Coaching Questionnaire

Please copy this page and paste it in a reply to our most recent email thread. Fill in your answers and return to me at least 48 hours before your next appointment. Thank you!

The Basics

Name:

Age:

Email:

Skype:

Alongside ongoing work. what do you want to work on specifically right now?

Are there any conditions that you are being treated for since your last appointment? Please outline any medication or treatment:

Please score how you have felt in the following areas over the last two to three days. Note that the scale is different for each area! Choose just a single number score for each area but feel free to add any extra details. These scores are partly to focus yourself on what has been going on for you lately, and partly to act as a prompt sheet for me so that we don’t miss any relevant health changes or concerns in your appointment.

Energy

No Energy   =   0 – 15   =   High Energy

Your energy score:

Details:

Sleep

Poor Sleep   =  0 – 10   =  Deep, refreshing sleep

Your sleep score:

Details:

Mood

Mostly angry or sad = 0 – 15 = Mostly happy and connected

Your mood score:

Details:

Skin

Dull, dry or spotty; eczema or psoriasis = 0 – 10 = Clear, supple skin

Your skin score:

Details:

Headaches

Frequent, severe, lasting or migraines  = 0 – 10 = None or very rare headaches

Your headache score:

Details:

Digestion

Heartburn, constipation, diarrhoea, cramps = 0 – 15 = Smooth, efficient

Your digestion score:

Details:

Stress

Unable to cope with external stress = 0 – 10 = Easily deal with stressful situations

Your stress score:

Details:

Sinuses

Frequent pain or dripping nose = 0 – 5 = No sinus issues

Your sinus score:

Details:

Physical pain

High and/or constant level = 0 – 10 = no current pain other than a recent accident

Your pain score:

Details:

Add your individual scores up to get your total score _____/100

For women

Please tell me here if there is anything you wish to tell me about your previous cycles:

Please tell me if there is anything you wish to tell me about current perimenopausal or menopausal symptoms:

Since your last appointment

Have any new concerns appeared?

Have any existing concerns been resolved?

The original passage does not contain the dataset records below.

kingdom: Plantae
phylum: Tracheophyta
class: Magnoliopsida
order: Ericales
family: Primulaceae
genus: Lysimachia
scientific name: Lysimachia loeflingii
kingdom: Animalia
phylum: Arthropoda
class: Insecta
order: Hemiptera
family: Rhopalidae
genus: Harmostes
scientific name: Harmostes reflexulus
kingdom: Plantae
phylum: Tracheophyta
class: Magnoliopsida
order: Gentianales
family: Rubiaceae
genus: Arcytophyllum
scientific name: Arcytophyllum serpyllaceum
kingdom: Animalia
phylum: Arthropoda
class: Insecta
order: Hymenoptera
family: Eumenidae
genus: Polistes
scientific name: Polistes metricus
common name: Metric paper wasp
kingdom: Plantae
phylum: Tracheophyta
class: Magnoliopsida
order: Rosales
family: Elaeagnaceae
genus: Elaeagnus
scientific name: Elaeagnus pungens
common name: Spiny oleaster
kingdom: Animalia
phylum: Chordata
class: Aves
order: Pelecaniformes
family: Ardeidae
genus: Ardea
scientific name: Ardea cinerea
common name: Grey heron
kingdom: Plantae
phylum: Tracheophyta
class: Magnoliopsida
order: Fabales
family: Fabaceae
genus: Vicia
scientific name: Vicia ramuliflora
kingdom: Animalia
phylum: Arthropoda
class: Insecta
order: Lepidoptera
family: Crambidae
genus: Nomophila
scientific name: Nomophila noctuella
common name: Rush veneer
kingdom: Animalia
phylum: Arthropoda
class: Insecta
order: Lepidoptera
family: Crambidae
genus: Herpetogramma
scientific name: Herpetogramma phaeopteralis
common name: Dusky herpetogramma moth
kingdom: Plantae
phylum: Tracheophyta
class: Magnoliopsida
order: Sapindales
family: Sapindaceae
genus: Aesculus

Are there any of my last recommendations that you have found difficult? Can you tell me why?

Are there any of my last recommendations that you have found particularly helpful?

Food and Drink Diary

Please also provide me with a recent and detailed three day food and drink diary.

It is useful for me to know details such as how much water you drank each day, whether food is organic, whether it is homemade, what kind of oils or fats you used, how much sugar you took in a drink, whether your meal or snack left you tired, overstuffed or still hungry; and whether you ate from hunger, habit, boredom craving or other emotion.